Nissequogue planning board postpones private dock decision

The Village of Nissequogue Planning Board put off a decision about a private dock in the village until Oct. 3. Photo by Rita J. Egan

The Village of Nissequogue Planning Board announced on the village’s website Tuesday that it would be adjourning an application for a private dock at Swan Place in Nissequogue scheduled for Sept. 6 until its Oct. 3 meeting at 7 p.m.

The proposed dock would be adjacent to the Town of Smithtown’s Cordwood Park, which is located in Head of the Harbor. The application has received criticism from neighbors and environmentalists, including state Assemblyman Steve Englebright (D-Setauket) and John Turner, conservation chair of Four Harbors Audubon Society.

At an Aug. 27 rally at the park, organized by Head of the Harbor resident Lisa Davidson, local residents voiced concerns over the possible construction of the 186-foot dock and the potential of another 200-foot dock a few houses away in the future. The footage includes a combination of permanent and floating docks. Because the harbor is shallow, the dock must meet New York State Department of Environmental Conservation requirements that it stands in 3 1/2 feet of water even at low tide, hence the lengths of the proposed docks.

Protesters and speakers, including Englebright and Turner, cited among their concerns the 186-foot dock spoiling the view of Stony Brook Harbor and restricting access to those walking along the beach or using their canoes and kayaks in the water. Many also feel it may encourage other homeowners to build similar private docks, leading to harbor pollution due to more or large boats.

Davidson, a member of the Joint Village Coastal Management Commission, a waterfront board of the villages of Head of the Harbor and Nissequogue, recused herself from the commission on the matter of private docks. The commission recently concluded that the Swan Place dock is inconsistent with Nissequogue’s waterfront revitalization program.

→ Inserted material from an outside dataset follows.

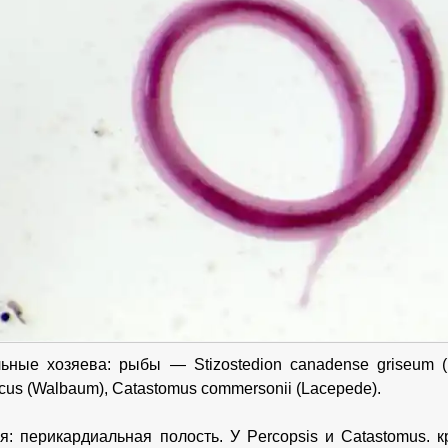
ьные хозяева: рыбы — Stizostedion canadense griseum (D
us (Walbaum), Catastomus commersonii (Lacepede).
я: перикардиальная полость. У Percopsis и Catastomus.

At a June 6 Nissequogue planning board meeting, George Jacob Turner, an attorney for the dock applicants Andrew and Maria Georgakopoulos, represented them along with a Land Use Ecological Services representative, according to the board’s minutes. During the meeting, representatives stated the proposed dock’s use “is in character due to other docks.” The trustees responded that existing docks were preexisting to the current requirements. The board members also questioned if public access would be impacted due to the applicants indicating “that the only public access will be by going under the dock.”